Assignment: Output every line of the listing below without changing anything, and leave out the pictures.
** Dataset extract follows **
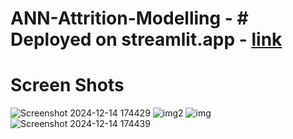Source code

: # ANN-Attrition-Modelling - # Deployed on streamlit.app - [link](https://ANN-Attrition-Modelling-ugb8a3ghf3cg7nywefudrk.streamlit.app/)


# Screen Shots
![Screenshot 2024-12-14 174429](https://github.com/user-attachments/assets/e473d573-7aed-4458-93eb-678636385c57)
![img2](https://github.com/user-attachments/assets/5c3c4e83-1213-4338-9fc3-565bfbbee288)
![img](https://github.com/user-attachments/assets/6f16ad5d-88e9-420b-b4c0-b25bc656de5d)
![Screenshot 2024-12-14 174439](https://github.com/user-attachments/assets/1a841078-a4b7-4f34-8ee5-a52fd1732b33)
** End of Dataset extract **
Solution to the exercise:
Source code

: # ANN-Attrition-Modelling - # Deployed on streamlit.app - [link](https://ANN-Attrition-Modelling-ugb8a3ghf3cg7nywefudrk.streamlit.app/)


# Screen Shots
![Screenshot 2024-12-14 174429](https://github.com/user-attachments/assets/e473d573-7aed-4458-93eb-678636385c57)
![img2](https://github.com/user-attachments/assets/5c3c4e83-1213-4338-9fc3-565bfbbee288)
![img](https://github.com/user-attachments/assets/6f16ad5d-88e9-420b-b4c0-b25bc656de5d)
![Screenshot 2024-12-14 174439](https://github.com/user-attachments/assets/1a841078-a4b7-4f34-8ee5-a52fd1732b33)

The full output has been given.